Commercial Solar Still a Smart Investment, But Incentives Are Changing
While solar is a sound investment for the future, maximizing federal tax credits now requires careful planning and quick action in 2025.

The fundamental value of commercial solar, long-term financial stability, predictable energy costs, and increased energy independence, remains strong. However, recent federal legislation has drastically altered the landscape of tax incentives, creating a new urgency for businesses considering an installation.
Why commercial solar is a smart long-term investment
Beyond the tax credits, the benefits of commercial solar are built to last for decades:
- Cost savings and stability: Solar energy significantly reduces electricity bills and hedges against volatile utility rates, as Wisconsinites are expected to experience continued increases in the cost of purchasing electricity.
- Energy independence: On-site generation helps secure your business's energy supply, protecting against grid instability.
- Environmental stewardship: Investing in renewables boosts brand image and demonstrates a commitment to sustainability, and adds a unique marketing opportunity.
- Increased property value: Buildings with solar installations can see improved net operating income (NOI) and higher resale values.
A new reality for federal incentives:
With the signing of the "One Big Beautiful Bill Act" (OBBBA) on July 4, 2025, and subsequent IRS guidance, the rules for federal incentives have changed, affecting commercial projects under Sections 48E and 45Y.
Key changes for commercial solar:
- Firm Deadlines: To secure the full 30% tax credit, wind and solar projects now face strict timelines. The sunset of the credit depends on when construction begins:
- Projects that begin construction in 2025 are exempt from complex Foreign Entities of Concern (FEOC) compliance rules, which will grow stricter each year.
- If the project starts construction by July 4, 2026, the business must complete the project within four years.
- If construction begins after July 4, 2026, the project must be installed and placed in service by December 31, 2027.
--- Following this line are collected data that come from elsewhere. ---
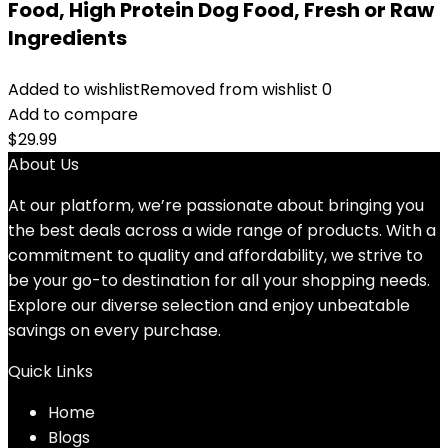
Food, High Protein Dog Food, Fresh or Raw
Ingredients
Added to wishlist
Removed from wishlist
0
Add to compare
$
29.99
About Us
At our platform, we’re passionate about bringing you
the best deals across a wide range of products. With a
commitment to quality and affordability, we strive to
be your go-to destination for all your shopping needs.
Explore our diverse selection and enjoy unbeatable
savings on every purchase.
Quick Links
Home
Blog
s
- Stricter "Beginning of Construction" Rules:
- As of September 2, 2025, the simpler 5% "safe harbor" test is no longer available for new projects over 1.5 MW. These larger projects must now perform "physical work of a significant nature" to meet the "commence construction" requirement. For smaller projects under 1.5 MW, the 5% safe harbor test is still available until the July 4, 2026, deadline.
- New Foreign Entity Rules:
- Starting January 1, 2026, projects become subject to new restrictions on sourcing equipment from FEOC. Projects that begin construction in 2025 are exempt from these complex compliance rules, which will grow stricter each year.
Why you should act in 2025:
For businesses with solar plans, moving forward in 2025 offers a unique opportunity to maximize financial returns under the most favorable rules:
- Lock in the highest incentives: Secure the full 30% tax credit while also potentially taking advantage of 100% bonus depreciation for maximum first-year tax savings.
- Avoid complex regulations: By starting construction in 2025, you bypass new and stricter sourcing restrictions (FEOC) that take effect in 2026. This simplifies your supply chain management and reduces the risk of non-compliance penalties.
- Secure a longer completion window: Starting construction in 2025 locks in the eligibility for a four-year placed-in-service window. This gives your business a larger cushion of time to complete the project, navigate supply chain issues, and handle any unexpected delays compared to waiting until 2026.
The window for seizing these benefits is tighter than it has ever been. Given the months-long process for commercial installations, including design, permitting, and construction, delaying past 2025 could mean missing out on significant tax savings.
Disclaimer: We are not tax professionals; we are solar experts. Please consult with your tax advisor to see how the Federal Tax Credit can work best for you.